The home screen is the area of ​​your site that is visible to the user before scrolling. It is desirable to have information on only one thing on it. Focus on getting the client to discover what they are looking for as quickly as possible.

It is especially important if you attract paid traffic (for example, contextual advertising), it is important that the client, having clicked on the advertisement, gets to the page with a specific product, and not to the category as a whole.

If your homepage looks simple, users will do what you want. If the site is cluttered with all sorts of information, then people will wonder what they should do, they will have to look around a little, delve into it, figure it out … If you are lucky, they will find what they were looking for and make a purchase.

If not, they will get upset and go to another site where they can find the product they need and buy it there.

Pictures speak more than words

Our brains process images much faster than text. When your site uses photos effectively, users stay in your store for a longer period of time. This is also a fact.

Plus, the images are versatile. Even if a person does not speak the language, but is looking for a certain product, good pictures will help him make a purchase.
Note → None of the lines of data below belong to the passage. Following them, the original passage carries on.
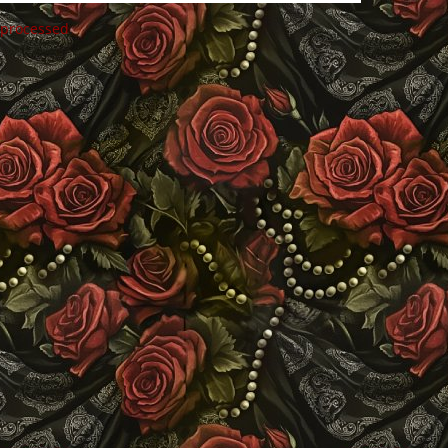
 processed
.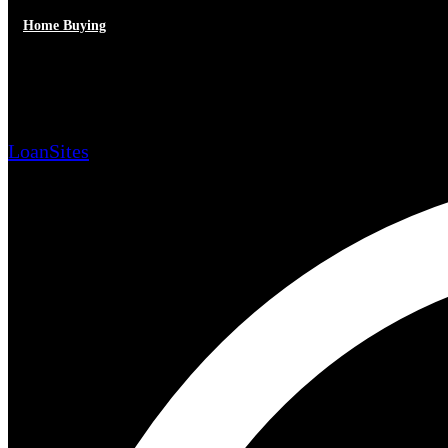
Home Buying
Advantages of Title Insurance
LoanSites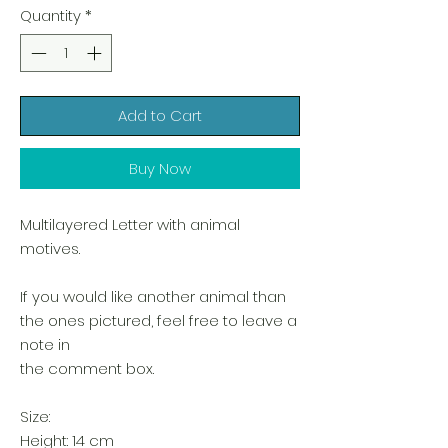
Quantity
*
Add to Cart
Buy Now
Multilayered Letter with animal
motives.
If you would like another animal than
the ones pictured, feel free to leave a
note in
the comment box.
Size:
Height: 14 cm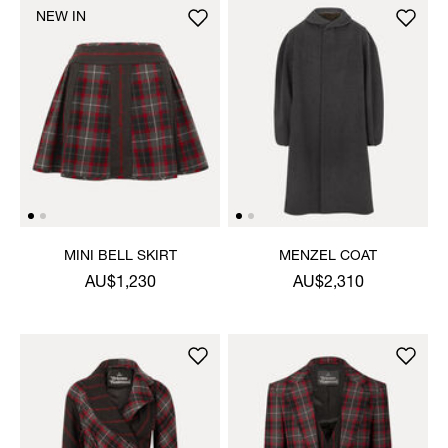
NEW IN
MINI BELL SKIRT
MENZEL COAT
AU$1,230
AU$2,310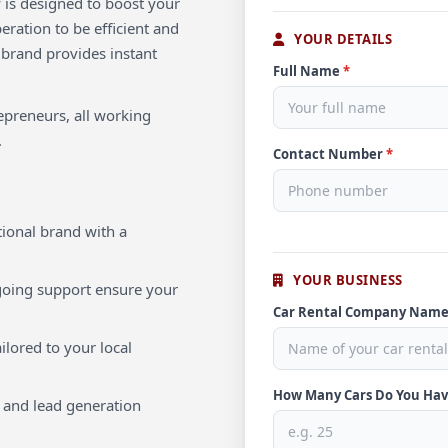
 is designed to boost your
ration to be efficient and
YOUR DETAILS
 brand provides instant
Full Name
*
repreneurs, all working
.
Contact Number
*
ional brand with a
YOUR BUSINESS
oing support ensure your
Car Rental Company Nam
ilored to your local
How Many Cars Do You Ha
 and lead generation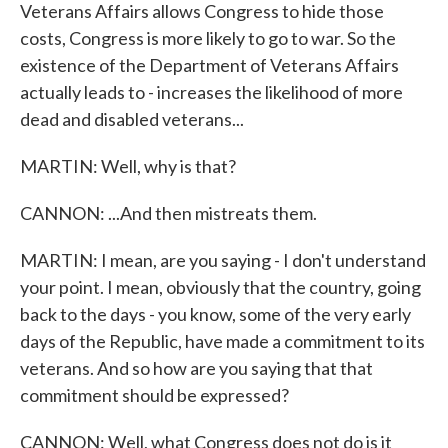
Veterans Affairs allows Congress to hide those
costs, Congress is more likely to go to war. So the
existence of the Department of Veterans Affairs
actually leads to - increases the likelihood of more
dead and disabled veterans...
MARTIN: Well, why is that?
CANNON: ...And then mistreats them.
MARTIN: I mean, are you saying - I don't understand
your point. I mean, obviously that the country, going
back to the days - you know, some of the very early
days of the Republic, have made a commitment to its
veterans. And so how are you saying that that
commitment should be expressed?
CANNON: Well, what Congress does not do is it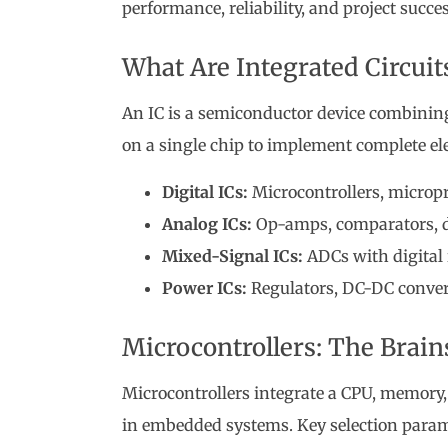
performance, reliability, and project succes
What Are Integrated Circuit
An IC is a semiconductor device combining 
on a single chip to implement complete el
Digital ICs:
Microcontrollers, micropr
Analog ICs:
Op-amps, comparators, da
Mixed-Signal ICs:
ADCs with digital 
Power ICs:
Regulators, DC-DC convert
Microcontrollers: The Brai
Microcontrollers integrate a CPU, memory,
in embedded systems. Key selection param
Seven is your lucky number

Our short-term memory can store and remember only seven elements. If you suggest more to users, keep in mind you are upsetting them. The more options you give a person, the more likely you are to create indecision in the customer.

Large selection makes people reluctant to buy as they seek confirmation of their decision. Give customers too many options and they won’t buy anything at all.

Drop-dead weight

Monitoring your site’s analytics can help you determine which buttons are being used and which ones are just taking up space. If you find links that are not used by visitors, just get rid of them. Why keep things that no one else uses?

The same goes for goods. If a product hangs on the home screen from day to day and is not sold, then you should get rid of it in order to give a chance to sell something else.

Think of screen space like display cases and shelves in a store. It is a well-known move of marketers to display more expensive or more popular goods at the level of the eyes of buyers. The same method applies to online stores.

These are just a few of the ways you can simplify your online store to drive sales.

The key takeaway is that the more complex your ecommerce site is, the less conversion you will see.